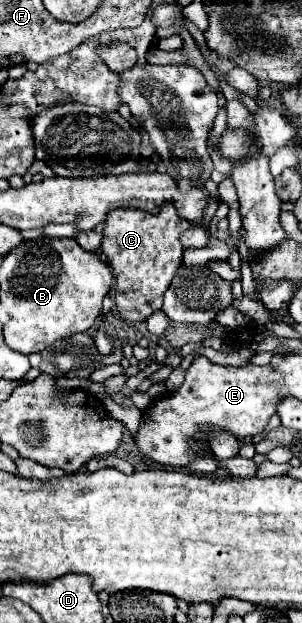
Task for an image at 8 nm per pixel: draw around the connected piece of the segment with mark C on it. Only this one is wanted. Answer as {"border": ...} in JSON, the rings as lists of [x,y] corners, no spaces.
{"border":[[[173,202],[163,204],[159,214],[135,208],[119,208],[107,214],[101,252],[107,256],[115,274],[115,302],[121,318],[141,322],[161,308],[163,294],[181,266],[183,248],[179,236],[187,228],[191,228],[189,220],[177,216]]]}

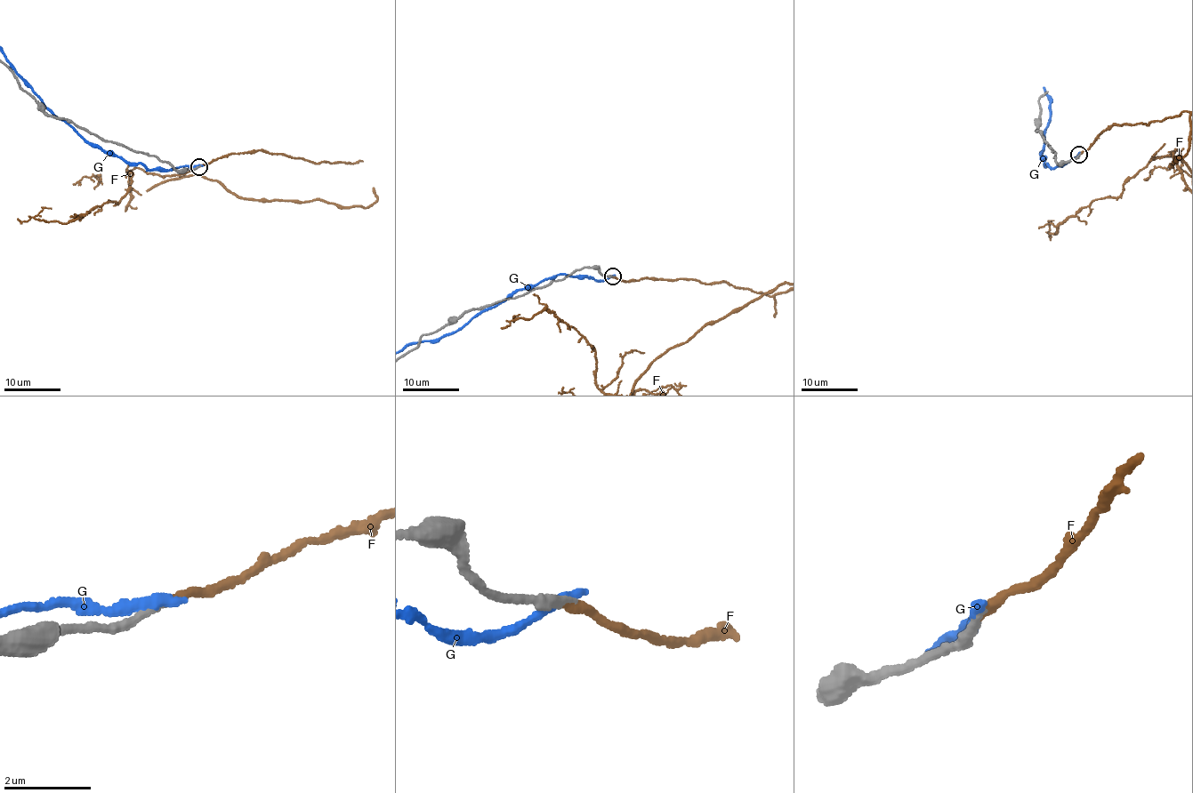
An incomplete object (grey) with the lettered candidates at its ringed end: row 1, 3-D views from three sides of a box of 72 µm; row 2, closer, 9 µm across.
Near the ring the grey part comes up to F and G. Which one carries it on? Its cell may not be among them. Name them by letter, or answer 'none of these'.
F

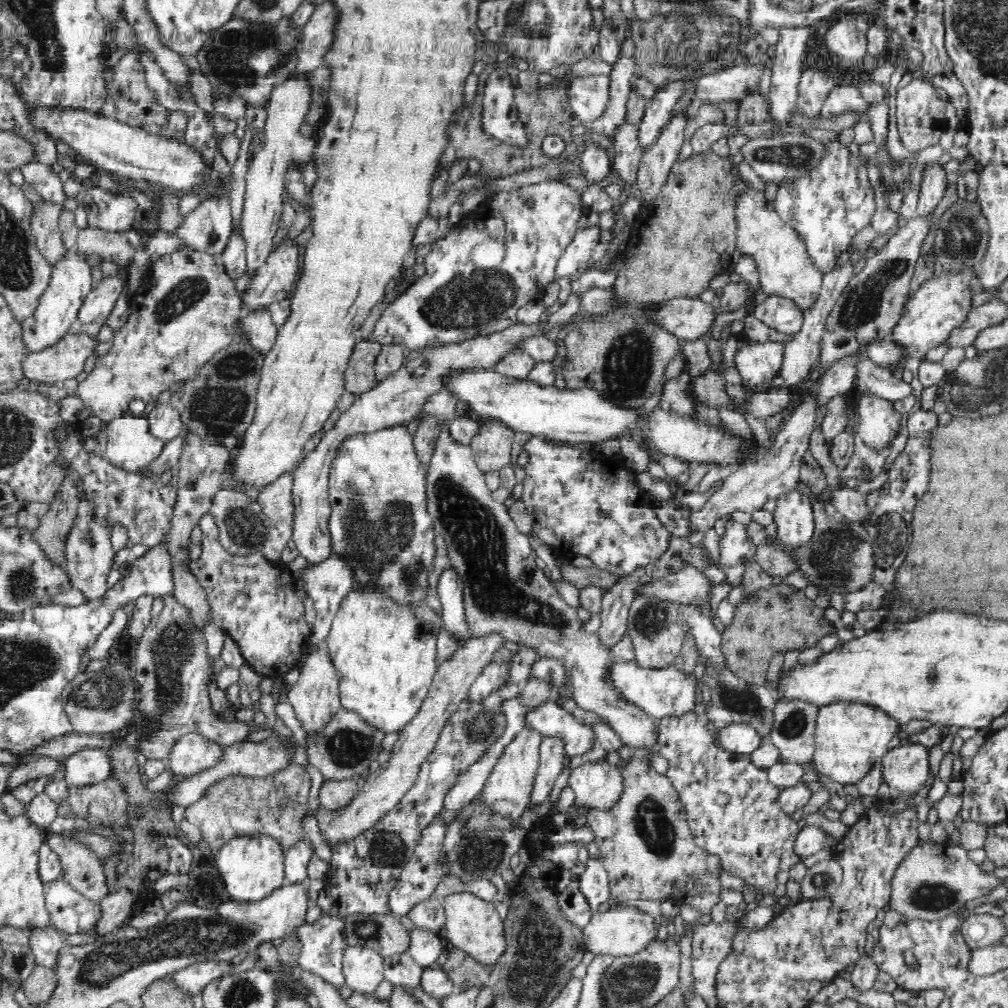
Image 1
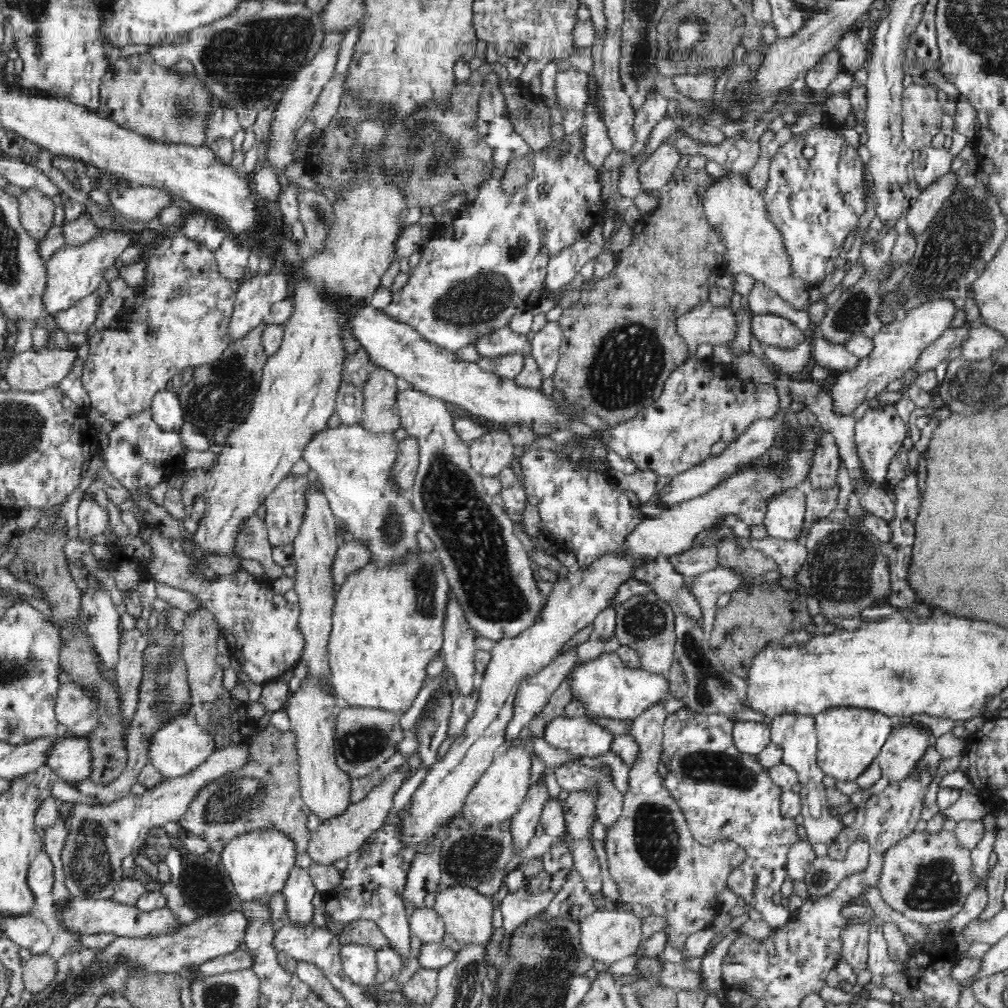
######
» **Task details**: What you print must match the entries exactly, except that no pictures appear.

» **Response to the task**:
Task for an image at 8 nm per pixel: draw around the connected piece of the segment with mark C on it. Only this one is wanted. Answer as {"border": ...} in JSON, the rings as lists of [x,y] corners, no spaces.
{"border":[[[173,202],[163,204],[159,214],[135,208],[119,208],[107,214],[101,252],[107,256],[115,274],[115,302],[121,318],[141,322],[161,308],[163,294],[181,266],[183,248],[179,236],[187,228],[191,228],[189,220],[177,216]]]}

An incomplete object (grey) with the lettered candidates at its ringed end: row 1, 3-D views from three sides of a box of 72 µm; row 2, closer, 9 µm across.
Near the ring the grey part comes up to F and G. Which one carries it on? Its cell may not be among them. Name them by letter, or answer 'none of these'.
F

Image 1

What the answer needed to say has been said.